- PROBLEM TO WORK ON -
After going through the data below, state how many lines contain "metres", and nothing else.

- THE INPUT -
------------------------------

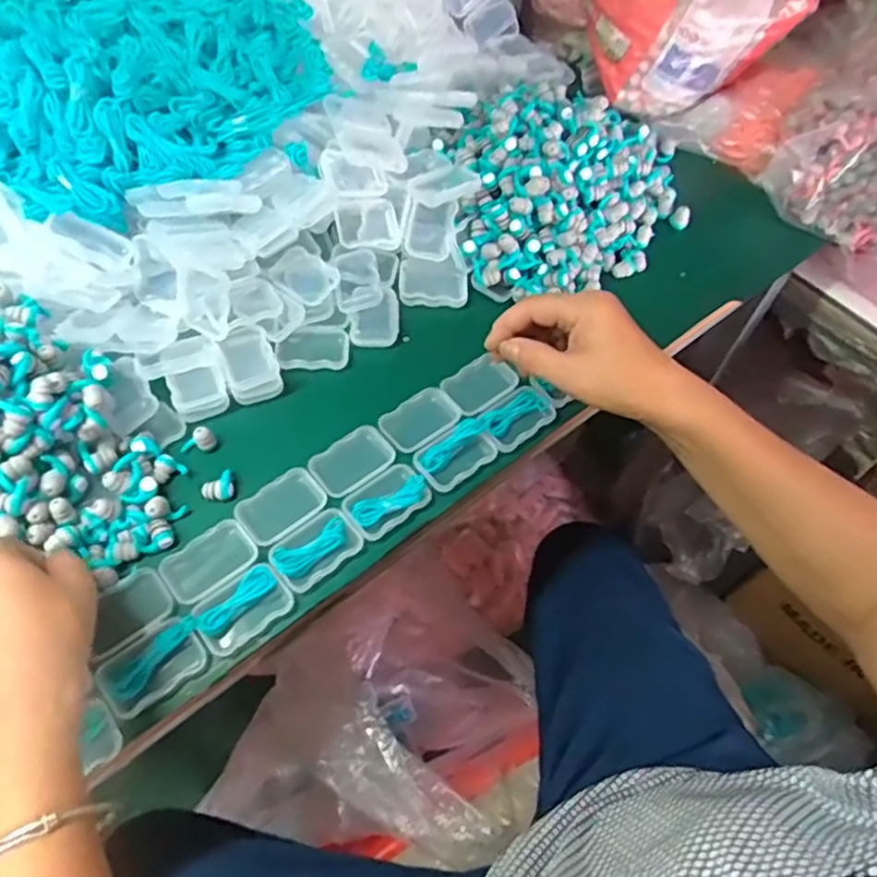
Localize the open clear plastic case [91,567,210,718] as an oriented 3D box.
[{"bbox_3d":[-0.176,0.117,0.405,0.056,0.013,0.075,-31,65,-21],"label":"open clear plastic case"}]

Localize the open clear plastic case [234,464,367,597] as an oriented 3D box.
[{"bbox_3d":[-0.090,0.058,0.445,0.055,0.011,0.073,-33,65,-22],"label":"open clear plastic case"}]

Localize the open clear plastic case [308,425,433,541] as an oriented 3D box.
[{"bbox_3d":[-0.046,0.028,0.465,0.055,0.009,0.073,-33,65,-22],"label":"open clear plastic case"}]

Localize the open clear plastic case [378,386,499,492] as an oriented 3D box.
[{"bbox_3d":[0.000,-0.002,0.491,0.058,0.015,0.077,-29,64,-21],"label":"open clear plastic case"}]

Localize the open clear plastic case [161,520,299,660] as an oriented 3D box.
[{"bbox_3d":[-0.131,0.091,0.425,0.055,0.010,0.073,-34,66,-23],"label":"open clear plastic case"}]

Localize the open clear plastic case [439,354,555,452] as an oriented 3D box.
[{"bbox_3d":[0.045,-0.028,0.509,0.055,0.017,0.075,-32,65,-22],"label":"open clear plastic case"}]

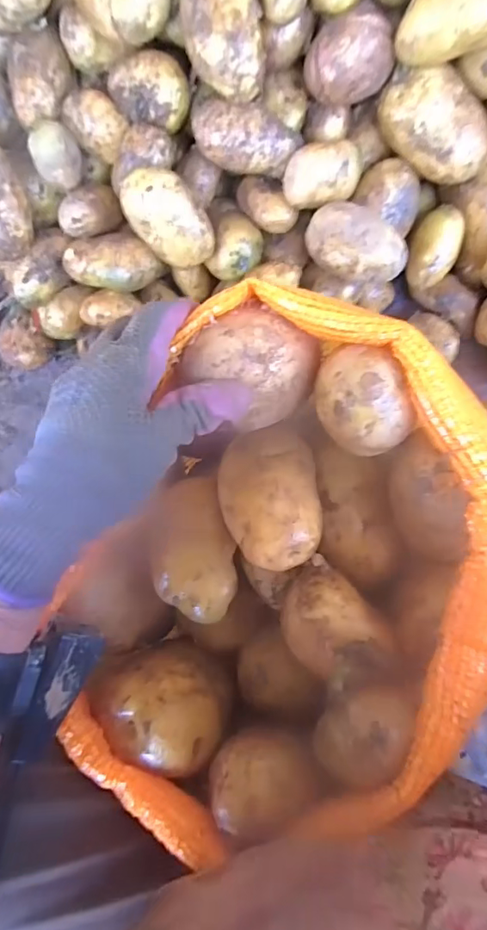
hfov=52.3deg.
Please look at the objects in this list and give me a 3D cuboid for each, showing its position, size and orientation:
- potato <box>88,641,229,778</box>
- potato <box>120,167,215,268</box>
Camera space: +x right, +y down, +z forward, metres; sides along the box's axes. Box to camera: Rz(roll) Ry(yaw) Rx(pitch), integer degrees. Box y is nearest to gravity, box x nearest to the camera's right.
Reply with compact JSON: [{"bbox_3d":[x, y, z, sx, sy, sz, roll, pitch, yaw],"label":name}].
[{"bbox_3d":[-0.052,0.152,0.319,0.058,0.062,0.079,-37,82,5],"label":"potato"},{"bbox_3d":[-0.081,-0.271,0.540,0.068,0.060,0.105,-32,125,15],"label":"potato"}]

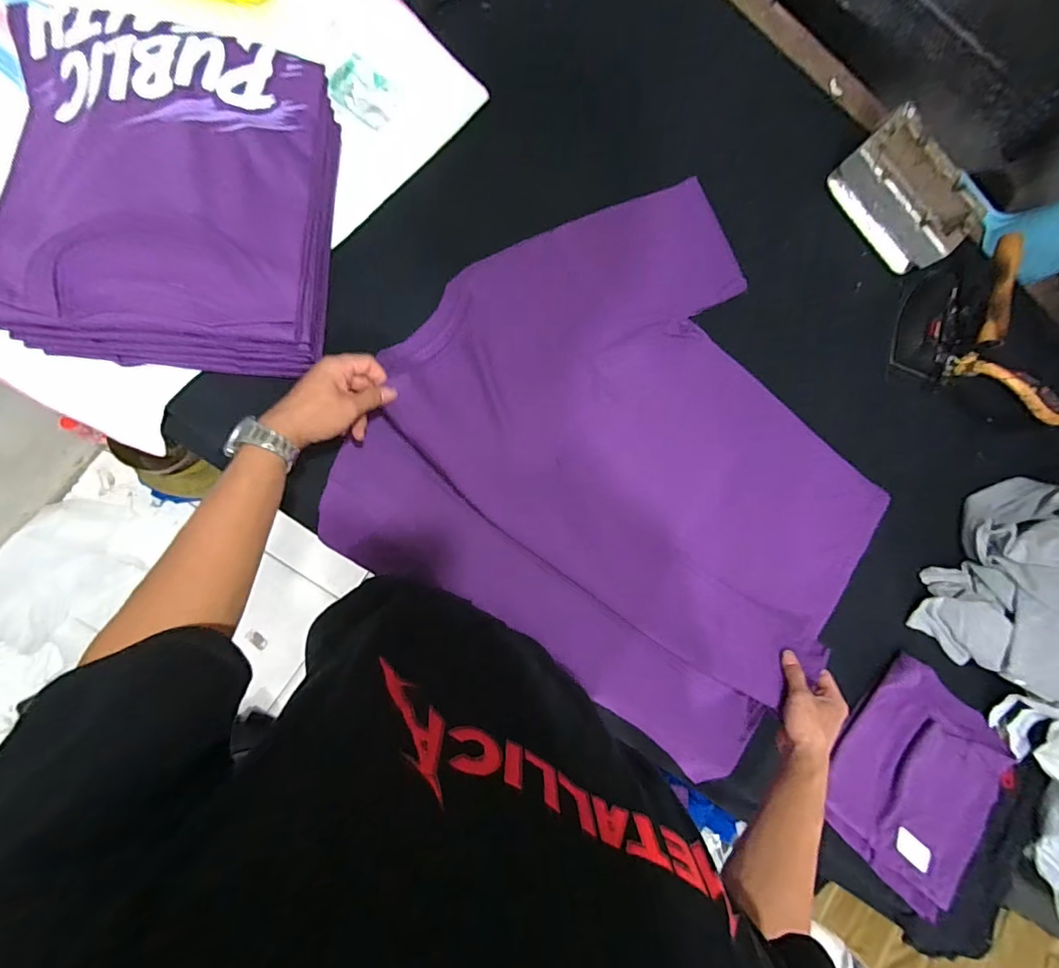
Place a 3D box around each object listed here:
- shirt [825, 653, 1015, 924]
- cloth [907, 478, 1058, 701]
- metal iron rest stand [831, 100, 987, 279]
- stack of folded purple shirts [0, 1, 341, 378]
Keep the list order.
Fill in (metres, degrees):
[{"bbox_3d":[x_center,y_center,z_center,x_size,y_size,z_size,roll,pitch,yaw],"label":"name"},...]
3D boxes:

------------------------------

- EXERCISE RESULT -
2